PROBLEM: Rewrite the rows from the one containing "pose: elev=5.1 azim=268.9 roll=83.4 dist=1.01" down to the one containing "Dot at: (221, 148)", changing every "pose" to "view" and leaving the rest as it is.

ROWS:
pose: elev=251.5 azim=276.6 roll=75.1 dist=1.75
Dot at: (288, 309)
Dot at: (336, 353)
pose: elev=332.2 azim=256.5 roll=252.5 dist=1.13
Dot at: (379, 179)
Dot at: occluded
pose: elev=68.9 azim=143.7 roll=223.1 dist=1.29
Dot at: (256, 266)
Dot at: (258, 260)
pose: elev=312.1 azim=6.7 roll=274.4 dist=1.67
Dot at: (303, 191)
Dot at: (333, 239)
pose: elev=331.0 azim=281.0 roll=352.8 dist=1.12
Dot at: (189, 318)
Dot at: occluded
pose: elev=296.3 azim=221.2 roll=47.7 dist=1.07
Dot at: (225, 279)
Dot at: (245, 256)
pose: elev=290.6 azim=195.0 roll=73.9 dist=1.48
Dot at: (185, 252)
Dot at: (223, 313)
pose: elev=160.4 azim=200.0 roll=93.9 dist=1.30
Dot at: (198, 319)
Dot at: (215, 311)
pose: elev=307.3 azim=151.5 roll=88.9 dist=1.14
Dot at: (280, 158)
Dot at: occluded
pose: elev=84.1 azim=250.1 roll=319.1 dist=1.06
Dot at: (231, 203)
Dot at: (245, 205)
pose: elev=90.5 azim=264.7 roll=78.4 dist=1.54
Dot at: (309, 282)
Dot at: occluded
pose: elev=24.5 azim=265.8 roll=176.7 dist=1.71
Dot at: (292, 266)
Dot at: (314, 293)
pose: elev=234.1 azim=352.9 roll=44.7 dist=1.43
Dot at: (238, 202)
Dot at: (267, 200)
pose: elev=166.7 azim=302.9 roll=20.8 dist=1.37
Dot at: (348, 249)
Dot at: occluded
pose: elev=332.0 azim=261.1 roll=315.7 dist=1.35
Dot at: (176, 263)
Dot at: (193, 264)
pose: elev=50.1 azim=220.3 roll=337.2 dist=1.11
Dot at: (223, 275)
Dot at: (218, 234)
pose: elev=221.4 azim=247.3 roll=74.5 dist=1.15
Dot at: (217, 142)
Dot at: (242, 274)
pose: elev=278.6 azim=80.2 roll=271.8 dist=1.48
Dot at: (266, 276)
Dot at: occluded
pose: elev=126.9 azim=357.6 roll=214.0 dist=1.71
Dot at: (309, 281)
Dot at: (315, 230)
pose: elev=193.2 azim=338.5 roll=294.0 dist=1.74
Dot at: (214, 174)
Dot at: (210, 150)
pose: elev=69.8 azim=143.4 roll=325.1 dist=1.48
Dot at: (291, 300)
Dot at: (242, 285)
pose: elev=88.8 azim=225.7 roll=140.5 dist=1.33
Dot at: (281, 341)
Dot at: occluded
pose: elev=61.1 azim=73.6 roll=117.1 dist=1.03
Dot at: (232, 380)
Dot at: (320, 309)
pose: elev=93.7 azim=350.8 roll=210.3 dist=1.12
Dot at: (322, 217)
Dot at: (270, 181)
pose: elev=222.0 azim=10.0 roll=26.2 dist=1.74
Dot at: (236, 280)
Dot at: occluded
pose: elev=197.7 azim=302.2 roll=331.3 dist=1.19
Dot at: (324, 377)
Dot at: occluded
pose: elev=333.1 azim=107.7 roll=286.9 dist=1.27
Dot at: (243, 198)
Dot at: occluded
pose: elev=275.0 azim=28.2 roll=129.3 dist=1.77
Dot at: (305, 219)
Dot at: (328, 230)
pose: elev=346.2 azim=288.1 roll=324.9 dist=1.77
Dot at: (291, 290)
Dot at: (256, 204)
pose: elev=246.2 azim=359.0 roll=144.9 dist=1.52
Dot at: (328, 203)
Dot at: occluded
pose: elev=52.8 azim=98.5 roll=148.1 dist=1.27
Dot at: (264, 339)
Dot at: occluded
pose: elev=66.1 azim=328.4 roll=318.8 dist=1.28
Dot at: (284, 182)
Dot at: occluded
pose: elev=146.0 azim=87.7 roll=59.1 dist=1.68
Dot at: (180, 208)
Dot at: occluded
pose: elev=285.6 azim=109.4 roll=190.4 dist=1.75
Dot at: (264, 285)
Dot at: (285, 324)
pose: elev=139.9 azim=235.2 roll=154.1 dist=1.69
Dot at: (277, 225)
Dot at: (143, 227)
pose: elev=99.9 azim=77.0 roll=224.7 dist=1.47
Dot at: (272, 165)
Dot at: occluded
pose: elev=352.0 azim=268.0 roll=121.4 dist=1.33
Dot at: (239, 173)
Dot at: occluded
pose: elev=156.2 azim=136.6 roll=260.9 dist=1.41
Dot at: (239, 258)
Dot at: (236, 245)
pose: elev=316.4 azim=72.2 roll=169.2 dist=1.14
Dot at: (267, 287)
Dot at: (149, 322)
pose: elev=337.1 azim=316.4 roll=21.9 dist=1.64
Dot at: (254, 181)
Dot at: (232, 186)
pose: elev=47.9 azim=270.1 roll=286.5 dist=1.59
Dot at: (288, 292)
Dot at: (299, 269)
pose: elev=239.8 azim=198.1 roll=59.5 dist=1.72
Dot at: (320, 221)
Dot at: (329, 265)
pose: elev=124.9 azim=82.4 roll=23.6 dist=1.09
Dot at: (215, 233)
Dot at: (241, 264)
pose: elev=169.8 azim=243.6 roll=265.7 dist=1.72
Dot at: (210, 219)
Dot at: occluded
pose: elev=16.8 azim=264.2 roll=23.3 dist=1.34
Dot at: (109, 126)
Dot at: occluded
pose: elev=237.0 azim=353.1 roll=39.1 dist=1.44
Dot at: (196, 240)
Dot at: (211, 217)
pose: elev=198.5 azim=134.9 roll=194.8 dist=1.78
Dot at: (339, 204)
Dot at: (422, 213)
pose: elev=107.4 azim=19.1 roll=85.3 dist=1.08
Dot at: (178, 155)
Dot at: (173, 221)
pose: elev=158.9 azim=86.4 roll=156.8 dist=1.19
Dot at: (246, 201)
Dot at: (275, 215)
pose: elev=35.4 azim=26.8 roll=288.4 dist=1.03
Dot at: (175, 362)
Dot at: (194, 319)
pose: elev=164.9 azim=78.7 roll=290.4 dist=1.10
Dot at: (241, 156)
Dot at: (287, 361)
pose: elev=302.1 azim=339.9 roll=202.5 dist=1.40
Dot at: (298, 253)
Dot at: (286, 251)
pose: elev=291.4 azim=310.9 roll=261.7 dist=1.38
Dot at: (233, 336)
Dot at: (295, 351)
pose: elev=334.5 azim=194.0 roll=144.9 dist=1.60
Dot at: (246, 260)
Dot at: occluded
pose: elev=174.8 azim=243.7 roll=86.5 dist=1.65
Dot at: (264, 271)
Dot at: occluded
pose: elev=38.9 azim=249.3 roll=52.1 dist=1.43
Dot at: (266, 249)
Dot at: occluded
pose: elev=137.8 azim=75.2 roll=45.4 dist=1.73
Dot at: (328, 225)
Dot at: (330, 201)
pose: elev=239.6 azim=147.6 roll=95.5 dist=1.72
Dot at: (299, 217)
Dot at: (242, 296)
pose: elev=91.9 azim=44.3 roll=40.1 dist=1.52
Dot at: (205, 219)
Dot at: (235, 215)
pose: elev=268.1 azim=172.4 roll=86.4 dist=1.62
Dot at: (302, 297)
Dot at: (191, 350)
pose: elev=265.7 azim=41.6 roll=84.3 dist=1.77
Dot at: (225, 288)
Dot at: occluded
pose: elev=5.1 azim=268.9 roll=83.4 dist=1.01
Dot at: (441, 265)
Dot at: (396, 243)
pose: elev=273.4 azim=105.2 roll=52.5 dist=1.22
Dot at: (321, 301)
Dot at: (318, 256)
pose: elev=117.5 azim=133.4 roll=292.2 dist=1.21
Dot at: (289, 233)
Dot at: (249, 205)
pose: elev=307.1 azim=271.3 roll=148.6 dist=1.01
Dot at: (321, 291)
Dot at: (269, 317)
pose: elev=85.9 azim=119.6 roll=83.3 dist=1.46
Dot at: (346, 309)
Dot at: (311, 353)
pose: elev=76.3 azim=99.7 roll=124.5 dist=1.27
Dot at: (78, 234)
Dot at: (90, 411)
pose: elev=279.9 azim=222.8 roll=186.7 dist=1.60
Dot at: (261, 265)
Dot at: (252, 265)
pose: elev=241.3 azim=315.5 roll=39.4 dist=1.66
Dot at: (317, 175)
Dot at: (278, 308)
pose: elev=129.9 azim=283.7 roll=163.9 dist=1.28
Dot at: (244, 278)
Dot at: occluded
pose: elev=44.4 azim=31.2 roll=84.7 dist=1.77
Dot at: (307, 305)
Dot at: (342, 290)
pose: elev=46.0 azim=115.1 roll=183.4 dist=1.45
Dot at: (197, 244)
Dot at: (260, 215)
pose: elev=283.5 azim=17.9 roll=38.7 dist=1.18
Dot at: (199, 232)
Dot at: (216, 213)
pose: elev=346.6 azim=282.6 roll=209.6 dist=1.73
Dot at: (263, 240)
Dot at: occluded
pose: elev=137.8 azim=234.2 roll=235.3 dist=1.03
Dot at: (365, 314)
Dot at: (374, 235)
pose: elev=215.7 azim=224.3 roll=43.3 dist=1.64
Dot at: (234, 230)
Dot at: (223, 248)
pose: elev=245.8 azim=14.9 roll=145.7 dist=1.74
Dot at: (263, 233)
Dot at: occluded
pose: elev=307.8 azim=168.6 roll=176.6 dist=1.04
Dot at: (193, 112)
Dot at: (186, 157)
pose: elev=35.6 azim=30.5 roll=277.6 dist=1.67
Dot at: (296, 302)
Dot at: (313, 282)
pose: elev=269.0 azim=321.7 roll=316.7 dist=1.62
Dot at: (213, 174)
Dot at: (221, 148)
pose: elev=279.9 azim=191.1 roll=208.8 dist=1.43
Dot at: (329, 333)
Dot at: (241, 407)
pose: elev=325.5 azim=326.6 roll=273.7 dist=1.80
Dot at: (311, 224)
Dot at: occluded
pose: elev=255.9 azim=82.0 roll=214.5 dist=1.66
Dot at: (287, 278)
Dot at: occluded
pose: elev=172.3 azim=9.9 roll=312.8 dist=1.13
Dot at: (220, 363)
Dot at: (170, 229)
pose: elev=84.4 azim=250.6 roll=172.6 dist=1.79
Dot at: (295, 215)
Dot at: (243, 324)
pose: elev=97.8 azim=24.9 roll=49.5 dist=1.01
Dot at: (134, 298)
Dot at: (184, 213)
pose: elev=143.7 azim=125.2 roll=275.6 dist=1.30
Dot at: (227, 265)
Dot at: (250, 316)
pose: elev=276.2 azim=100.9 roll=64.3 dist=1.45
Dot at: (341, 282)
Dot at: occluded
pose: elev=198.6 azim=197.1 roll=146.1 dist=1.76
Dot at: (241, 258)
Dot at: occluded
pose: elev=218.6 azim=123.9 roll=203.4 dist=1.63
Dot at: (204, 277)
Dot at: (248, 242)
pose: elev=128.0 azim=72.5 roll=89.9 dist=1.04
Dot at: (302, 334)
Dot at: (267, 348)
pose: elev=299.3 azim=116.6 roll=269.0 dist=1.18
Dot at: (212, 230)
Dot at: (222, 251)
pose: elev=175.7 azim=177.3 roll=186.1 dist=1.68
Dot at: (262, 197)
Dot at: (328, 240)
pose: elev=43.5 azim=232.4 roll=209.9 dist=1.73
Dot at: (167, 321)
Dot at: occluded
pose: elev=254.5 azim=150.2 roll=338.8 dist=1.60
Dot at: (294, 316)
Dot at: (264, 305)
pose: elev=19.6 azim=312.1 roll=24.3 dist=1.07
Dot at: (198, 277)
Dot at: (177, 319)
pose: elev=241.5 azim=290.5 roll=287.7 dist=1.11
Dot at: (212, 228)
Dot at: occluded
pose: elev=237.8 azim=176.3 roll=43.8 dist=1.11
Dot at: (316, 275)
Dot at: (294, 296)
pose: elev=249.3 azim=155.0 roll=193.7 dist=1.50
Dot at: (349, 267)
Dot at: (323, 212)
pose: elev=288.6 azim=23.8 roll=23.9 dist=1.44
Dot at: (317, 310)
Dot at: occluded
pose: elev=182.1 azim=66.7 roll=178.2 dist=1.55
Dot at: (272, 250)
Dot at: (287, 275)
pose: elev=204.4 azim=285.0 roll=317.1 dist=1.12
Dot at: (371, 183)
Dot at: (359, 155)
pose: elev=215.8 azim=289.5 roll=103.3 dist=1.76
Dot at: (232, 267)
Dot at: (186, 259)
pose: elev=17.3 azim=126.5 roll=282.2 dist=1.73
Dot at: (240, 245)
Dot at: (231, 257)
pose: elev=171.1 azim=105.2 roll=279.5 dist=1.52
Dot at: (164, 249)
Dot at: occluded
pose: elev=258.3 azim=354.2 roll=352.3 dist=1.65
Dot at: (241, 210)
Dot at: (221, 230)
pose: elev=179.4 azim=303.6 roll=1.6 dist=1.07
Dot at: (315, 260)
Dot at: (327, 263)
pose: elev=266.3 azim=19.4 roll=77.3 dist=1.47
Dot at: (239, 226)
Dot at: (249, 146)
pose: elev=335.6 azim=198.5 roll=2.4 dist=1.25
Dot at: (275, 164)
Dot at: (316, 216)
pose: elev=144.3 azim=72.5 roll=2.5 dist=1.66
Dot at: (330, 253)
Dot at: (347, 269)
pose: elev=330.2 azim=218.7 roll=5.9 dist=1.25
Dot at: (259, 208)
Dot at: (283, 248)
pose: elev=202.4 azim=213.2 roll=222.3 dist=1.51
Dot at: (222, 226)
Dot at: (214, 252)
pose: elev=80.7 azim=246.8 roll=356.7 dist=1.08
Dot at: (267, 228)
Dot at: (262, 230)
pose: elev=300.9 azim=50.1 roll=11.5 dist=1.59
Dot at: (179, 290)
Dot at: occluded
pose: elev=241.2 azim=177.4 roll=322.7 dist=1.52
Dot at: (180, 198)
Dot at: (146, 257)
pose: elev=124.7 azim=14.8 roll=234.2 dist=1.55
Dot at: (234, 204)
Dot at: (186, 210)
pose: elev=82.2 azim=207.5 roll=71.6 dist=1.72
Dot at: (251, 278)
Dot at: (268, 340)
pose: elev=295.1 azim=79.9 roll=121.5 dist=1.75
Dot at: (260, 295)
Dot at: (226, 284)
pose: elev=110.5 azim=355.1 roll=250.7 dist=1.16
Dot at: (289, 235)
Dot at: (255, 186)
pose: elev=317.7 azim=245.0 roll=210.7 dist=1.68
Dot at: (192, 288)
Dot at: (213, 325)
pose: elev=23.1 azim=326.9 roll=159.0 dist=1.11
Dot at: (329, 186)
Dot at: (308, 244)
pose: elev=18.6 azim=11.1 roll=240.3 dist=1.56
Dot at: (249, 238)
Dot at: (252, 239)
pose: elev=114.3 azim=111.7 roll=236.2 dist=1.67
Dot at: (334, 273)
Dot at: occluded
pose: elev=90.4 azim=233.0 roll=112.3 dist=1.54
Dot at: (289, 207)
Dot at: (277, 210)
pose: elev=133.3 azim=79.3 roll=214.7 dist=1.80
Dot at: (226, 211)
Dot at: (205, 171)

FULL RESPONSE:
view: elev=5.1 azim=268.9 roll=83.4 dist=1.01
Dot at: (441, 265)
Dot at: (396, 243)
view: elev=273.4 azim=105.2 roll=52.5 dist=1.22
Dot at: (321, 301)
Dot at: (318, 256)
view: elev=117.5 azim=133.4 roll=292.2 dist=1.21
Dot at: (289, 233)
Dot at: (249, 205)
view: elev=307.1 azim=271.3 roll=148.6 dist=1.01
Dot at: (321, 291)
Dot at: (269, 317)
view: elev=85.9 azim=119.6 roll=83.3 dist=1.46
Dot at: (346, 309)
Dot at: (311, 353)
view: elev=76.3 azim=99.7 roll=124.5 dist=1.27
Dot at: (78, 234)
Dot at: (90, 411)
view: elev=279.9 azim=222.8 roll=186.7 dist=1.60
Dot at: (261, 265)
Dot at: (252, 265)
view: elev=241.3 azim=315.5 roll=39.4 dist=1.66
Dot at: (317, 175)
Dot at: (278, 308)
view: elev=129.9 azim=283.7 roll=163.9 dist=1.28
Dot at: (244, 278)
Dot at: occluded
view: elev=44.4 azim=31.2 roll=84.7 dist=1.77
Dot at: (307, 305)
Dot at: (342, 290)
view: elev=46.0 azim=115.1 roll=183.4 dist=1.45
Dot at: (197, 244)
Dot at: (260, 215)
view: elev=283.5 azim=17.9 roll=38.7 dist=1.18
Dot at: (199, 232)
Dot at: (216, 213)
view: elev=346.6 azim=282.6 roll=209.6 dist=1.73
Dot at: (263, 240)
Dot at: occluded
view: elev=137.8 azim=234.2 roll=235.3 dist=1.03
Dot at: (365, 314)
Dot at: (374, 235)
view: elev=215.7 azim=224.3 roll=43.3 dist=1.64
Dot at: (234, 230)
Dot at: (223, 248)
view: elev=245.8 azim=14.9 roll=145.7 dist=1.74
Dot at: (263, 233)
Dot at: occluded
view: elev=307.8 azim=168.6 roll=176.6 dist=1.04
Dot at: (193, 112)
Dot at: (186, 157)
view: elev=35.6 azim=30.5 roll=277.6 dist=1.67
Dot at: (296, 302)
Dot at: (313, 282)
view: elev=269.0 azim=321.7 roll=316.7 dist=1.62
Dot at: (213, 174)
Dot at: (221, 148)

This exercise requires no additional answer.